**Work instruction**
Counting from the line that holds "pinky dip: (221, 238)", return each line exactly, through and including the last line of the entries.

(Limb landmark coordinates)
-------

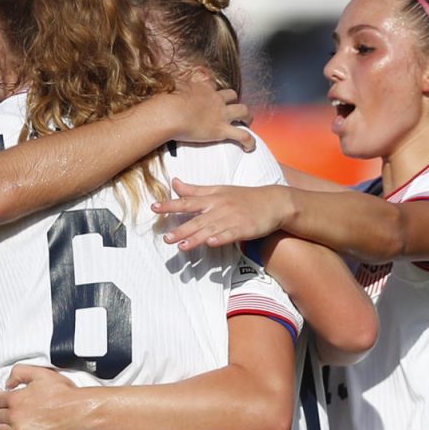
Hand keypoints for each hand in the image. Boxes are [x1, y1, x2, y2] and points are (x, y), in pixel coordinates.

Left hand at [0, 365, 92, 429]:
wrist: (78, 412)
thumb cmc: (64, 393)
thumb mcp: (40, 373)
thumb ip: (19, 372)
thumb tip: (8, 383)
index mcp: (15, 398)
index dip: (2, 400)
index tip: (6, 402)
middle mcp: (14, 415)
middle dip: (3, 414)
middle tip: (9, 414)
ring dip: (0, 428)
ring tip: (4, 428)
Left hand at [154, 180, 293, 250]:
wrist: (274, 201)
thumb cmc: (244, 196)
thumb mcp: (218, 190)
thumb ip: (194, 189)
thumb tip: (173, 183)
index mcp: (212, 198)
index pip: (187, 201)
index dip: (170, 205)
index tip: (154, 208)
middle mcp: (219, 208)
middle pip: (197, 220)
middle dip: (181, 229)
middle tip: (166, 238)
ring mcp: (232, 218)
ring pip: (211, 229)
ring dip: (196, 238)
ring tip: (182, 246)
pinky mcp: (244, 228)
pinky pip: (231, 234)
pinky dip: (221, 238)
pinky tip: (211, 243)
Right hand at [164, 70, 253, 151]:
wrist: (171, 113)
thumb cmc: (167, 103)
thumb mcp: (170, 90)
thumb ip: (172, 88)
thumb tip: (166, 88)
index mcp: (203, 89)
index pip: (213, 87)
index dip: (214, 92)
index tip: (212, 97)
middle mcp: (215, 99)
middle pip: (232, 96)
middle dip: (234, 102)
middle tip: (233, 110)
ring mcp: (221, 114)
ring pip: (243, 111)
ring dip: (247, 117)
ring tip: (248, 122)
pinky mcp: (221, 130)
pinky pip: (242, 135)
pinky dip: (249, 141)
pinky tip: (250, 147)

-------

**Solution to this task**
pinky dip: (221, 238)
pinky tip: (211, 243)
Right hand at [164, 70, 253, 151]:
wrist: (171, 113)
thumb cmc: (167, 103)
thumb mcp: (170, 90)
thumb ip: (172, 88)
thumb tip: (166, 88)
index mcp: (203, 89)
index pip: (213, 87)
index dip: (214, 92)
index tip: (212, 97)
middle mcp: (215, 99)
middle pip: (232, 96)
middle dip: (234, 102)
middle tip: (233, 110)
ring mcp: (221, 114)
ring pip: (243, 111)
ring dip: (247, 117)
ring tip: (248, 122)
pinky mcp: (221, 130)
pinky pip: (242, 135)
pinky dip: (249, 141)
pinky tip: (250, 147)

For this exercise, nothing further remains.